Northern Ireland paramilitaries coercing young people into crime

Young people were being ordered to take part in rioting during unrest in 2021, the Children’s Commissioner said.

PARAMILITARY GROUPS IN Northern Ireland are subjecting young people to coercion, threats and sexual exploitation, a UK House of Commons committee has heard.

The region’s Children’s Commissioner Koulla Yiasouma described both loyalist and dissident republican paramilitaries using young people “to do their dirty work”, such as drug dealing and civil disobedience.

Giving evidence to the Northern Ireland Affairs Committee on the effect of paramilitaries on society, Yiasouma criticised efforts by the UK government to address the issue as not joined up, and said police have work to do to gain confidence among some young people from deprived backgrounds.

She also said the current collapse of the Stormont government is not helpful, and while some faith-based groups do good work, she said she felt church leaders have not spoken out enough.

However, she stressed that the overarching factor of poverty and inequalities in the education system must be addressed to protect young people.

Yiasouma described “peaks and troughs” of paramilitary influence, with a spike in April 2021 during disorder in the loyalist communities where young people were being ordered to take part in rioting.

Asked why young people get involved, Yiasouma suggested for survival.

“They do it because they need to do it to survive in their community and that’s a really important point to make, and with a threat or a fear of significant repercussions if they didn’t acquiesce,” she told MPs.

“If you don’t see the police as a legitimate force, and I believe the police in Northern Ireland are the only local law enforcement agency that we have and we should have, but if you live in a community that doesn’t trust that the police will keep them safe, what is your alternative? You have no alternative so you have to do what you have to do to keep yourself safe.

“Government is not working together around what are ultimately the same group of young people who are working with social services, who are having additional education programmes, who are in our criminal justice system.

“I’m not convinced that government funding to vulnerable young people is being spent as wisely and as efficiently as it should.”

Yaisouma said there are “pockets of good practice” in terms of police engagement with young people on the ground.

____

> [What is being asked]: For each statement about the report on paramilitary coercion in Northern Ireland, say yes or no to whether it agrees with the report, and quote the deciding words. (a) Yiasouma said church leaders have spoken out enough. (b) Paramilitary influence spiked in April 2021. (c) Yiasouma described only loyalist paramilitaries using young people. The material placed after this text has no part in what is asked here.

> [Dataset content]:
____

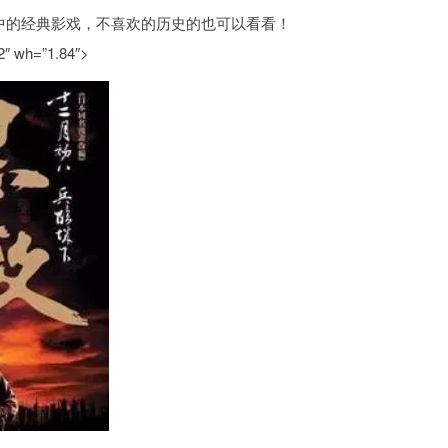
″ wh=”1.84″>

____

> [Response area]:
(a) No: "she felt church leaders have not spoken out enough"
(b) Yes: "with a spike in April 2021 during disorder in the loyalist communities"
(c) No: "both loyalist and dissident republican paramilitaries using young people"